● **Written request**: Return every one of the items below line for line, without changing a word.

[Stored entries]
= = = = =
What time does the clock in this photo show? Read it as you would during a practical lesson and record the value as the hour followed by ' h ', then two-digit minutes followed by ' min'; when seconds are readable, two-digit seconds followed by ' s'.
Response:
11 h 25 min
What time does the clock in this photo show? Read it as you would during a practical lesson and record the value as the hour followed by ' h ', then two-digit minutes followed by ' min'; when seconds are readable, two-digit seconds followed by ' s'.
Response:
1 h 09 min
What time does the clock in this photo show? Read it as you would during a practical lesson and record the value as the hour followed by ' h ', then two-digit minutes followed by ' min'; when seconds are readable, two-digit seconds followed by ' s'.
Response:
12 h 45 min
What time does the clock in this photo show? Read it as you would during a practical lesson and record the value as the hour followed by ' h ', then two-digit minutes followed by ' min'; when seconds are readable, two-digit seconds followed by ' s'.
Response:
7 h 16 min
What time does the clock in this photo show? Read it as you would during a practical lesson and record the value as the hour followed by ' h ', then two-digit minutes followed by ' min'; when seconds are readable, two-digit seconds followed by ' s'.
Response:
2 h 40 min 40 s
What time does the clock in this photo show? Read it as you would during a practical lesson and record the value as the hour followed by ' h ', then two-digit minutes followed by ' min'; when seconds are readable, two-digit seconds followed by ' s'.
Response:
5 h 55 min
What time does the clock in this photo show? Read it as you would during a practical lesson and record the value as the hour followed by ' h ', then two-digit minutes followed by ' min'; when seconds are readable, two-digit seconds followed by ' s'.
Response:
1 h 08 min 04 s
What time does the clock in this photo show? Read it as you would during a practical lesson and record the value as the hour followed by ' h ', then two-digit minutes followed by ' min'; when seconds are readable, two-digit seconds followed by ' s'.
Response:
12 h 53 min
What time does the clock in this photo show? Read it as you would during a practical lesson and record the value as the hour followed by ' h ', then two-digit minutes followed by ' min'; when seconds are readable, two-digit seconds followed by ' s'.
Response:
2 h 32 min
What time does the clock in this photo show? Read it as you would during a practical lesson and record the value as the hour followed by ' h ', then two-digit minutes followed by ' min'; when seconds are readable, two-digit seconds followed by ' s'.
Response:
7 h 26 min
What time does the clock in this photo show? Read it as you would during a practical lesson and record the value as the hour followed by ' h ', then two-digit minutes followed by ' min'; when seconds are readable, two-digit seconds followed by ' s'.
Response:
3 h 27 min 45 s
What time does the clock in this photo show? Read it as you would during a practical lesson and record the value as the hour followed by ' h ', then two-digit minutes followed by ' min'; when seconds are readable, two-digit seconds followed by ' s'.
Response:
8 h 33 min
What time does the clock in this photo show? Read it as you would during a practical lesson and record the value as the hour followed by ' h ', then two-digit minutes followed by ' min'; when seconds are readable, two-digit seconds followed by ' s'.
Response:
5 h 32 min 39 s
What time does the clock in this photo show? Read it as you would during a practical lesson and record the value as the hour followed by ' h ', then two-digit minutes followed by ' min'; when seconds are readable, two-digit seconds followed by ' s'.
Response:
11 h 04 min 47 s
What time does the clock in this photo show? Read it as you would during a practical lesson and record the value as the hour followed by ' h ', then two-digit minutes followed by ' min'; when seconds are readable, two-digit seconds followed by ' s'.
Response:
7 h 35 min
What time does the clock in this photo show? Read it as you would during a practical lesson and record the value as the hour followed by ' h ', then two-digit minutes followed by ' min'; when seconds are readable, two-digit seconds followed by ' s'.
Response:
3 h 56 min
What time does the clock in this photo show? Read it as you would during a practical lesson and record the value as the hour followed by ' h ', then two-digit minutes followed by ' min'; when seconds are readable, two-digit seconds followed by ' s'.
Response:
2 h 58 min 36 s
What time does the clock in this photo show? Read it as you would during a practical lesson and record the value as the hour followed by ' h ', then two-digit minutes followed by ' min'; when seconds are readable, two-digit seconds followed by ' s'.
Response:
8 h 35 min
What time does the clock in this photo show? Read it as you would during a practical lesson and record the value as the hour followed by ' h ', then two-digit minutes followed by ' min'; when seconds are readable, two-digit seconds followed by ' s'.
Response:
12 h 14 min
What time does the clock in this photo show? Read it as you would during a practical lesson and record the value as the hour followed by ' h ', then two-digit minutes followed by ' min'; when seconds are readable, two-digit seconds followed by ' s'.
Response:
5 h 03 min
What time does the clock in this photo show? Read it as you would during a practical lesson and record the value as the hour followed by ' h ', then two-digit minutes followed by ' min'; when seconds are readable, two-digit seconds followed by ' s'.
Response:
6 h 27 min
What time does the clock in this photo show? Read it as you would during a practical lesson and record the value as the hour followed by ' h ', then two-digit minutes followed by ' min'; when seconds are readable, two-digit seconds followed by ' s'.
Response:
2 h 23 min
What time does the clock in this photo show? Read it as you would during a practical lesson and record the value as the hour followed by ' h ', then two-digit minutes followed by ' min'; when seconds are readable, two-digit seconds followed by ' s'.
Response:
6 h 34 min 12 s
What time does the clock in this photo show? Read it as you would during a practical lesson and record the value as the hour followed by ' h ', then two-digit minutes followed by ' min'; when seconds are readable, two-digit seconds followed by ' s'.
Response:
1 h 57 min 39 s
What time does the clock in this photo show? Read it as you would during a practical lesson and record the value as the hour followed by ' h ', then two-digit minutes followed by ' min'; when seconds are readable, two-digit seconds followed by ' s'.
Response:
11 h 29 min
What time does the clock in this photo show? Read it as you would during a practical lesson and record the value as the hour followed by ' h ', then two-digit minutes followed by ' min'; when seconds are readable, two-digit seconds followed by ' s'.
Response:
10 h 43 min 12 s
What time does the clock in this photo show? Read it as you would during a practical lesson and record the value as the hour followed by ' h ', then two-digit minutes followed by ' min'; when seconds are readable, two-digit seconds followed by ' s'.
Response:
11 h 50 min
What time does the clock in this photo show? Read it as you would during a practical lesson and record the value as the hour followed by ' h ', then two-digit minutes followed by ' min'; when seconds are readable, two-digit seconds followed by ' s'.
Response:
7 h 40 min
= = = = =
● **Result of the exercise**:
What time does the clock in this photo show? Read it as you would during a practical lesson and record the value as the hour followed by ' h ', then two-digit minutes followed by ' min'; when seconds are readable, two-digit seconds followed by ' s'.
Response:
11 h 25 min
What time does the clock in this photo show? Read it as you would during a practical lesson and record the value as the hour followed by ' h ', then two-digit minutes followed by ' min'; when seconds are readable, two-digit seconds followed by ' s'.
Response:
1 h 09 min
What time does the clock in this photo show? Read it as you would during a practical lesson and record the value as the hour followed by ' h ', then two-digit minutes followed by ' min'; when seconds are readable, two-digit seconds followed by ' s'.
Response:
12 h 45 min
What time does the clock in this photo show? Read it as you would during a practical lesson and record the value as the hour followed by ' h ', then two-digit minutes followed by ' min'; when seconds are readable, two-digit seconds followed by ' s'.
Response:
7 h 16 min
What time does the clock in this photo show? Read it as you would during a practical lesson and record the value as the hour followed by ' h ', then two-digit minutes followed by ' min'; when seconds are readable, two-digit seconds followed by ' s'.
Response:
2 h 40 min 40 s
What time does the clock in this photo show? Read it as you would during a practical lesson and record the value as the hour followed by ' h ', then two-digit minutes followed by ' min'; when seconds are readable, two-digit seconds followed by ' s'.
Response:
5 h 55 min
What time does the clock in this photo show? Read it as you would during a practical lesson and record the value as the hour followed by ' h ', then two-digit minutes followed by ' min'; when seconds are readable, two-digit seconds followed by ' s'.
Response:
1 h 08 min 04 s
What time does the clock in this photo show? Read it as you would during a practical lesson and record the value as the hour followed by ' h ', then two-digit minutes followed by ' min'; when seconds are readable, two-digit seconds followed by ' s'.
Response:
12 h 53 min
What time does the clock in this photo show? Read it as you would during a practical lesson and record the value as the hour followed by ' h ', then two-digit minutes followed by ' min'; when seconds are readable, two-digit seconds followed by ' s'.
Response:
2 h 32 min
What time does the clock in this photo show? Read it as you would during a practical lesson and record the value as the hour followed by ' h ', then two-digit minutes followed by ' min'; when seconds are readable, two-digit seconds followed by ' s'.
Response:
7 h 26 min
What time does the clock in this photo show? Read it as you would during a practical lesson and record the value as the hour followed by ' h ', then two-digit minutes followed by ' min'; when seconds are readable, two-digit seconds followed by ' s'.
Response:
3 h 27 min 45 s
What time does the clock in this photo show? Read it as you would during a practical lesson and record the value as the hour followed by ' h ', then two-digit minutes followed by ' min'; when seconds are readable, two-digit seconds followed by ' s'.
Response:
8 h 33 min
What time does the clock in this photo show? Read it as you would during a practical lesson and record the value as the hour followed by ' h ', then two-digit minutes followed by ' min'; when seconds are readable, two-digit seconds followed by ' s'.
Response:
5 h 32 min 39 s
What time does the clock in this photo show? Read it as you would during a practical lesson and record the value as the hour followed by ' h ', then two-digit minutes followed by ' min'; when seconds are readable, two-digit seconds followed by ' s'.
Response:
11 h 04 min 47 s
What time does the clock in this photo show? Read it as you would during a practical lesson and record the value as the hour followed by ' h ', then two-digit minutes followed by ' min'; when seconds are readable, two-digit seconds followed by ' s'.
Response:
7 h 35 min
What time does the clock in this photo show? Read it as you would during a practical lesson and record the value as the hour followed by ' h ', then two-digit minutes followed by ' min'; when seconds are readable, two-digit seconds followed by ' s'.
Response:
3 h 56 min
What time does the clock in this photo show? Read it as you would during a practical lesson and record the value as the hour followed by ' h ', then two-digit minutes followed by ' min'; when seconds are readable, two-digit seconds followed by ' s'.
Response:
2 h 58 min 36 s
What time does the clock in this photo show? Read it as you would during a practical lesson and record the value as the hour followed by ' h ', then two-digit minutes followed by ' min'; when seconds are readable, two-digit seconds followed by ' s'.
Response:
8 h 35 min
What time does the clock in this photo show? Read it as you would during a practical lesson and record the value as the hour followed by ' h ', then two-digit minutes followed by ' min'; when seconds are readable, two-digit seconds followed by ' s'.
Response:
12 h 14 min
What time does the clock in this photo show? Read it as you would during a practical lesson and record the value as the hour followed by ' h ', then two-digit minutes followed by ' min'; when seconds are readable, two-digit seconds followed by ' s'.
Response:
5 h 03 min
What time does the clock in this photo show? Read it as you would during a practical lesson and record the value as the hour followed by ' h ', then two-digit minutes followed by ' min'; when seconds are readable, two-digit seconds followed by ' s'.
Response:
6 h 27 min
What time does the clock in this photo show? Read it as you would during a practical lesson and record the value as the hour followed by ' h ', then two-digit minutes followed by ' min'; when seconds are readable, two-digit seconds followed by ' s'.
Response:
2 h 23 min
What time does the clock in this photo show? Read it as you would during a practical lesson and record the value as the hour followed by ' h ', then two-digit minutes followed by ' min'; when seconds are readable, two-digit seconds followed by ' s'.
Response:
6 h 34 min 12 s
What time does the clock in this photo show? Read it as you would during a practical lesson and record the value as the hour followed by ' h ', then two-digit minutes followed by ' min'; when seconds are readable, two-digit seconds followed by ' s'.
Response:
1 h 57 min 39 s
What time does the clock in this photo show? Read it as you would during a practical lesson and record the value as the hour followed by ' h ', then two-digit minutes followed by ' min'; when seconds are readable, two-digit seconds followed by ' s'.
Response:
11 h 29 min
What time does the clock in this photo show? Read it as you would during a practical lesson and record the value as the hour followed by ' h ', then two-digit minutes followed by ' min'; when seconds are readable, two-digit seconds followed by ' s'.
Response:
10 h 43 min 12 s
What time does the clock in this photo show? Read it as you would during a practical lesson and record the value as the hour followed by ' h ', then two-digit minutes followed by ' min'; when seconds are readable, two-digit seconds followed by ' s'.
Response:
11 h 50 min
What time does the clock in this photo show? Read it as you would during a practical lesson and record the value as the hour followed by ' h ', then two-digit minutes followed by ' min'; when seconds are readable, two-digit seconds followed by ' s'.
Response:
7 h 40 min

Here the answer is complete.